Mundo virá para a Olimpíada do Rio com os nervos à flor da pele. Quem fizesse um cenário bem negativo, quando o Rio foi escolhido para sediar a Olimpíada de 2016, não teria chegado a tanto. A realidade tem sido mais forte. O mundo virá para o Rio com os nervos à flor da pele. O Brasil receberá atletas e visitantes com um medo novo, o do terrorismo, e com velhos problemas aflorados. O Rio está em calamidade fiscal declarada pelo governador e o país tem dois presidentes.
Faltando 20 dias para o começo dos jogos, a França teve o terceiro ataque terrorista em 18 meses. O atentado em Nice lembra que qualquer coisa pode virar arma de destruição. Um caminhão numa avenida lotada de famílias comemorando o dia nacional, por exemplo. A imaginação de quem faz a segurança tem que superar a capacidade da mente doentia do terror.
O pano de fundo da nossa Olimpíada será este. A radicalização das tensões no mundo no meio de uma onda de terrorismo em grande escala. O Brasil, que sempre se considerou distante desse tipo de problema, agora precisa se preparar meticulosamente para proteger a nossa população e os atletas olímpicos. É o caso, sem dúvida, de fazer o que está sendo feito: rever todo o protocolo e dobrar todas as medidas de segurança.
Não são fatos comparados, mas aqui vivemos as nossas próprias mazelas. Era para ser diferente. Ser o momento em que comemoraríamos a limpeza da Baía de Guanabara, como aconteceu na Baía de Sydney.

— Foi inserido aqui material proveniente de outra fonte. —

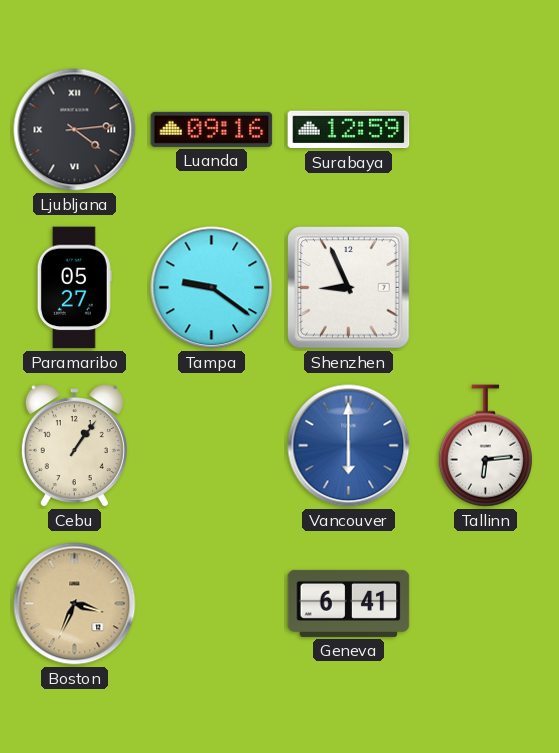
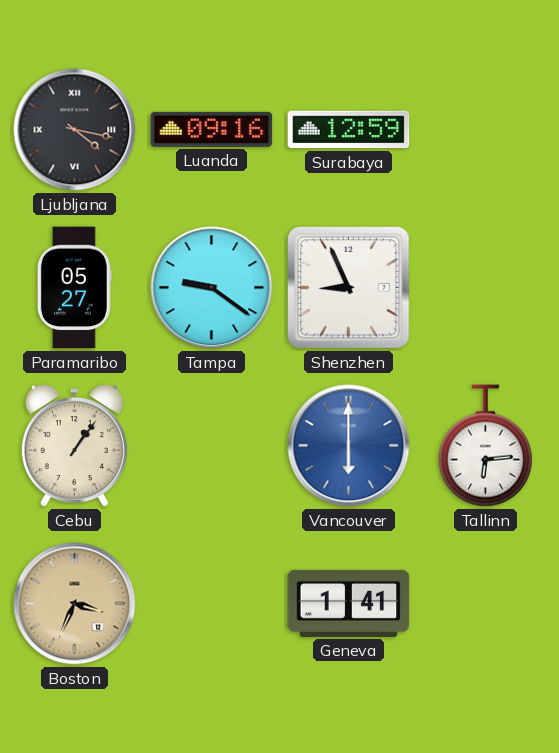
Ljubljana: 4:14 -> 4:17
Geneva: 6:41 -> 1:41
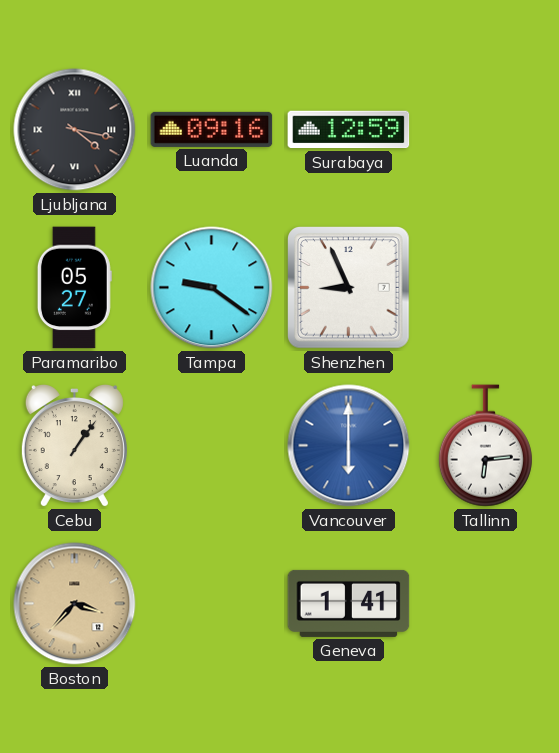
Boston: 3:34 -> 3:37
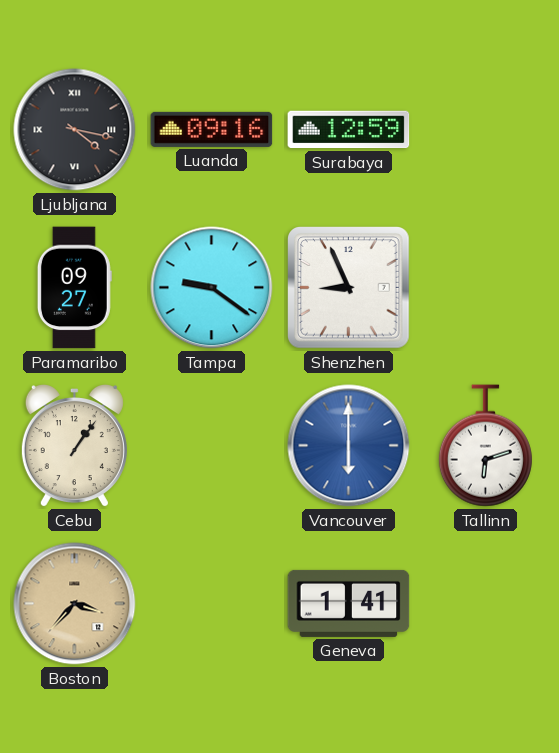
Paramaribo: 05:27 -> 09:27
Tallinn: 6:14 -> 6:12
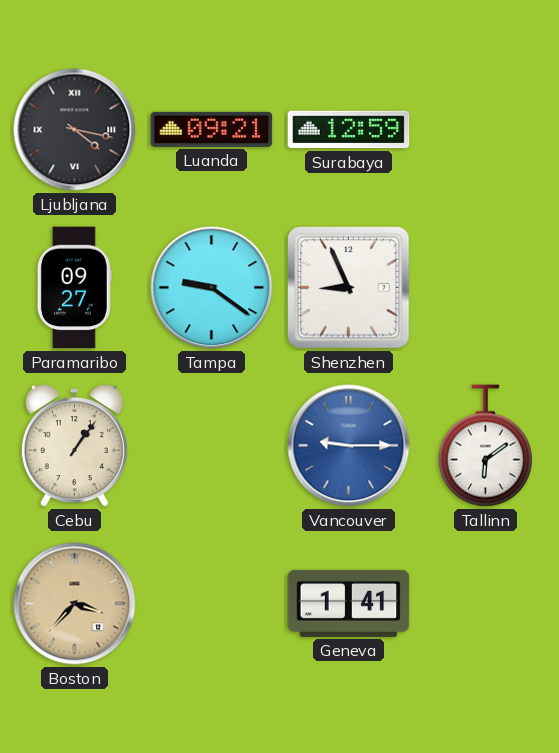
Luanda: 09:16 -> 09:21
Vancouver: 6:00 -> 9:15
Tallinn: 6:12 -> 6:09
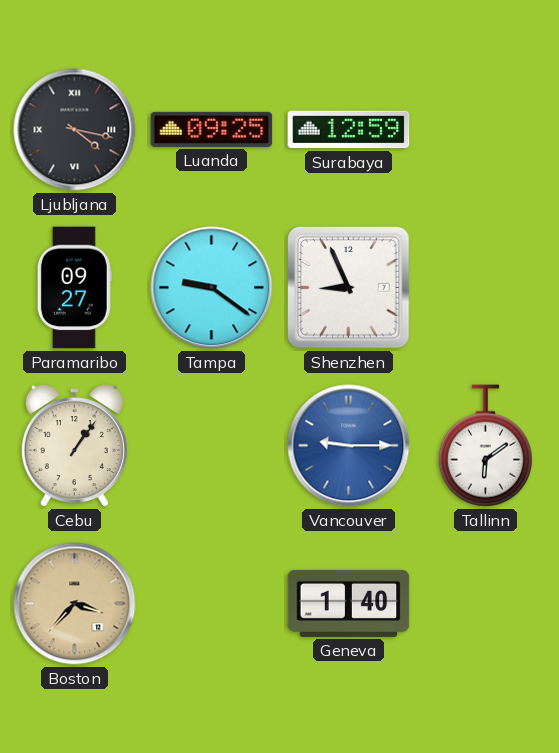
Luanda: 09:21 -> 09:25
Geneva: 1:41 -> 1:40
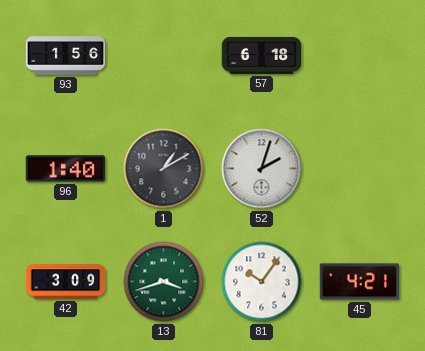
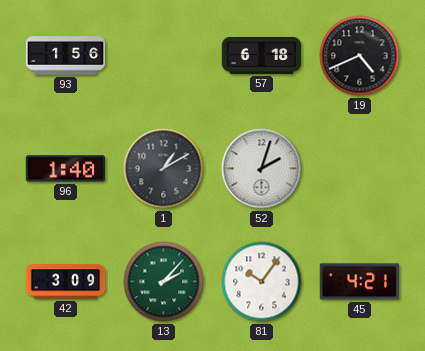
19: none -> 4:41
13: 3:42 -> 2:07
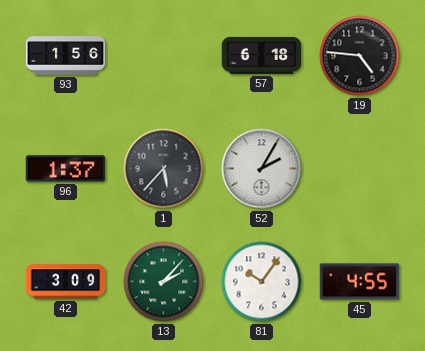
19: 4:41 -> 4:46
96: 1:40 -> 1:37
1: 1:10 -> 5:37
52: 2:03 -> 2:05
45: 4:21 -> 4:55
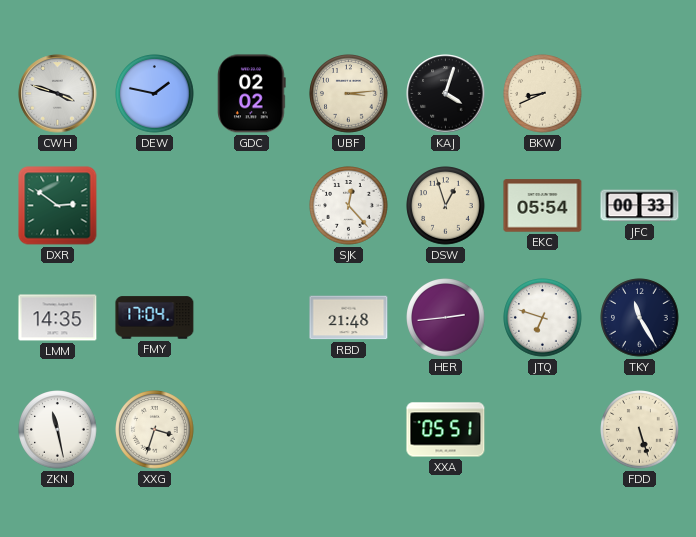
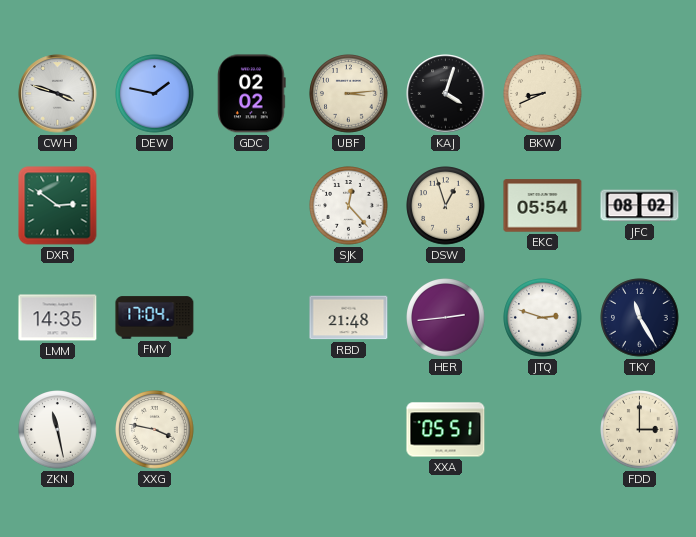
JFC: 00:33 -> 08:02
JTQ: 6:48 -> 2:48
XXG: 3:33 -> 3:47
FDD: 5:27 -> 3:00
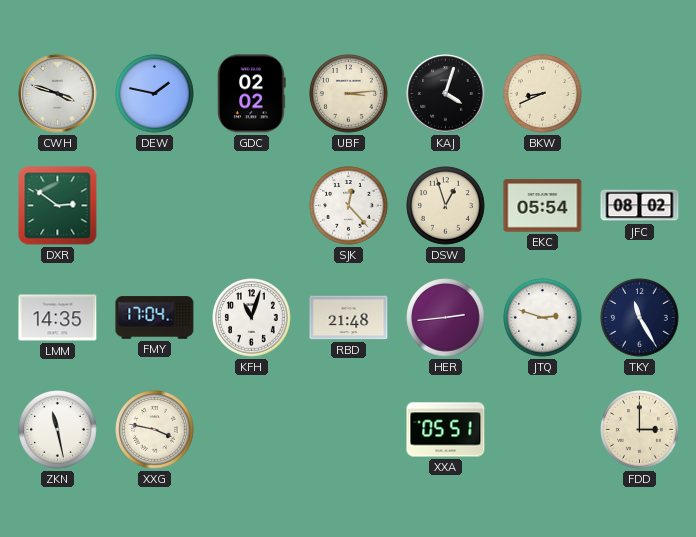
KFH: none -> 11:03
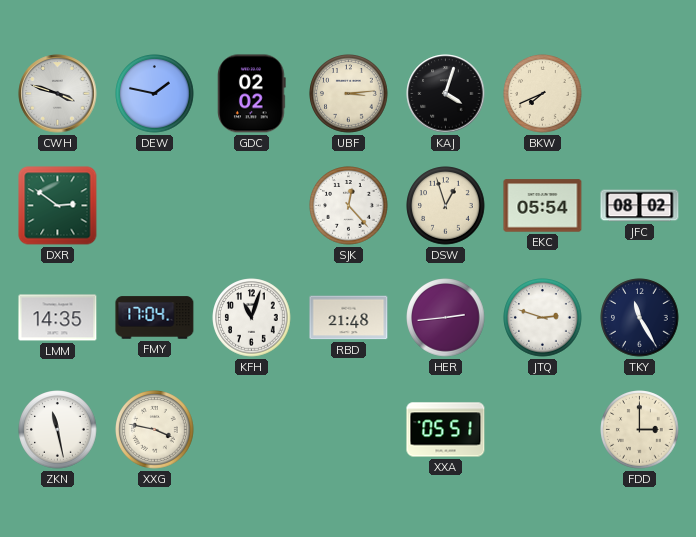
BKW: 8:41 -> 7:41
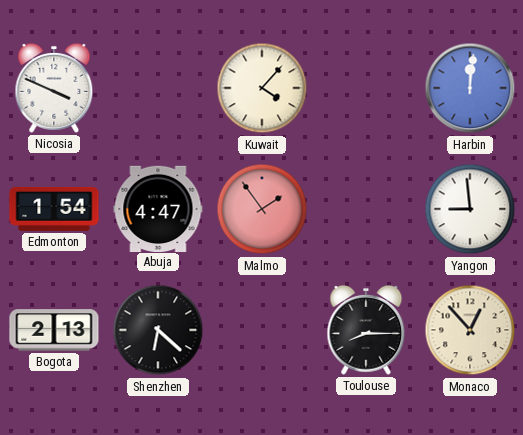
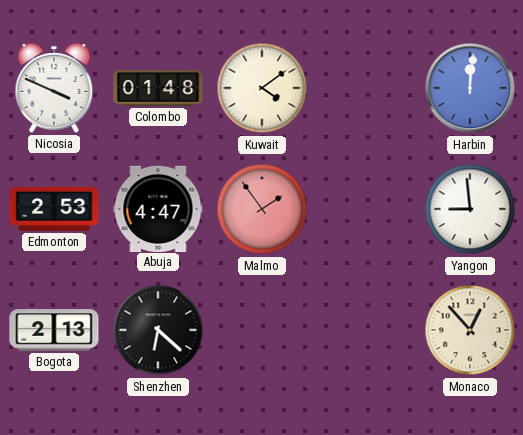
Colombo: none -> 01:48
Kuwait: 4:07 -> 4:09
Edmonton: 1:54 -> 2:53
Toulouse: 8:15 -> none
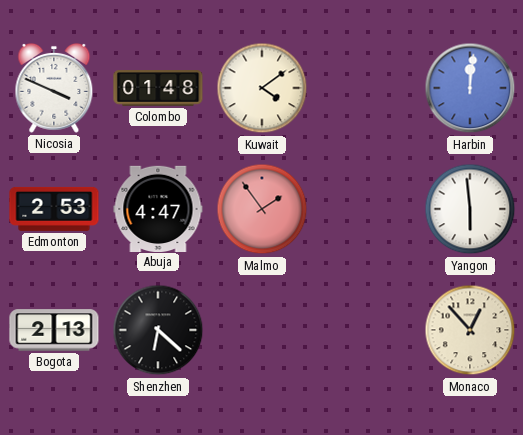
Yangon: 8:59 -> 5:59
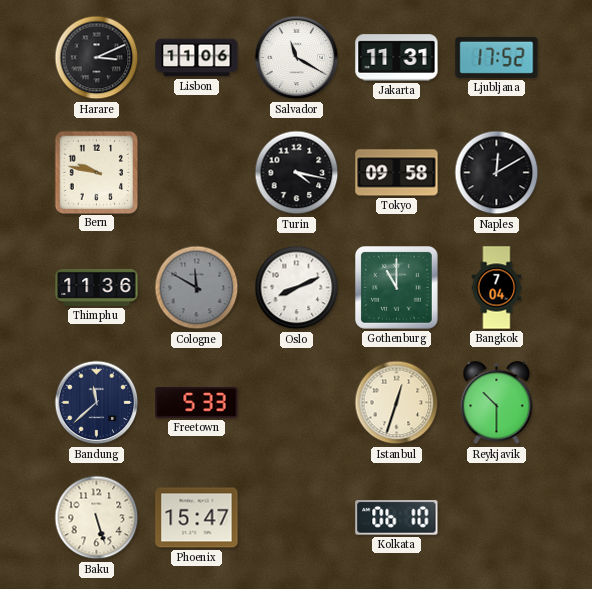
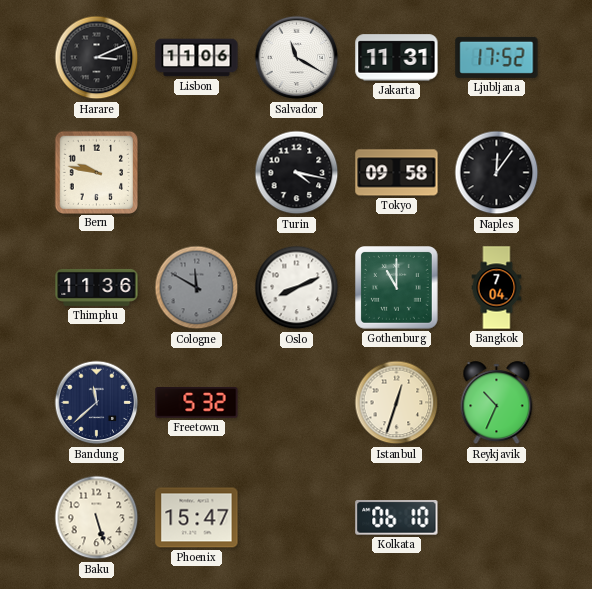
Naples: 12:10 -> 12:06
Freetown: 5:33 -> 5:32
Reykjavik: 10:30 -> 10:34
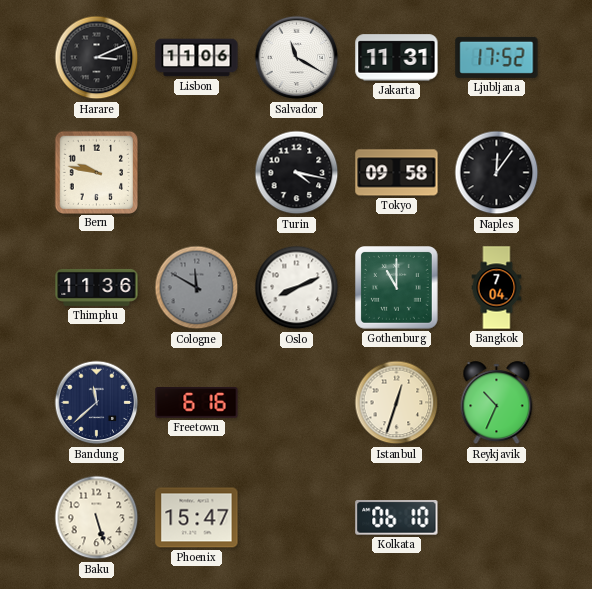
Freetown: 5:32 -> 6:16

Ou a apresentação de uma cidade renovada, como aconteceu em Barcelona.
A segurança no Rio passou por um ciclo virtuoso em que pela primeira vez em muitos anos o morador da cidade pôde circular por áreas antes dominadas pelo tráfico. Os moradores dos bairros onde há mais violência tiveram pela primeira vez a presença do Estado. Flertamos com a esperança de resolver um problema que parecia insolúvel. Hoje há um desânimo como se tudo tivesse se perdido. Não é verdade, mas a sensação de retrocesso está no ambiente da cidade e nas estatísticas de mortes.
O desmonte das boas notícias do Rio ocorreu por erro na gestão das contas públicas. Aproveitou-se uma elevação de receitas temporárias para aumento de despesas permanentes. O Rio foi o estado que teve o maior aumento de gastos com a folha salarial, segundo a secretária do Tesouro, Ana Paula Vescovi.
Haverá ganhos permanentes no setor de transportes do Rio, mas muito menores do que o programado. Houve a recuperação do centro do Rio e isso será um importante legado, mas a sombra da dúvida de corrupção em algumas das obras paira sobre o contribuinte, o pagador de todas as contas.
Um dos planos que o Rio e o Brasil tinham era o de aproveitar os grandes eventos internacionais aqui e alavancar a indústria do turismo. Havia exemplos de sucesso. O maior deles foi o de Barcelona.
Segundo dados do Banco Mundial, o número de visitantes na Espanha cresceu quase 70% nos dez anos antes da Olimpíada de Barcelona e dobrou nos 10 anos seguintes. Na Grécia também houve isso, apesar de a Olimpíada de Atenas estar na lista das que deixaram mais problemas. No caso, uma grande dívida. O Brasil teve apenas um pequeno aumento de 10% de turistas no ano da Copa. O professor Mauro Rochlin, da FGV, acha que o exemplo do Rio vai esvaziar o interesse de países emergentes de sediar um evento desse porte.
— O foco nos grandes eventos foi uma escolha equivocada do país. O caderno de encargos é extenso e muito caro. O Brasil convidou o mundo para apresentar os problemas que não conseguiu resolver — diz Rochlin.
A Olimpíada pode dar certo ou dar errado. Montreal ficou com uma dívida que levou 30 anos para pagar. Sydney tirou nove milhões de metros cúbicos de lixo de 160 hectares de vias navegáveis. Atenas ficou marcada por desvios e fraudes nas obras. O Rio está imerso em uma crise desconcertante, com atrasos de salários de funcionários, policiais fazendo manifestações em aeroportos carregando cartazes onde se lê “Bem-vindo ao inferno”, e com o prefeito Eduardo Paes avaliando que os jogos foram uma oportunidade desperdiçada.
Ninguém imaginou cenário tão difícil. E no meio de tudo há até o fato exótico de submetermos as autoridades estrangeiras ao constrangimento de não saber que presidente cumprimentar. Mesmo assim, eles chegarão: os visitantes e os anéis olímpicos. É esperar e torcer.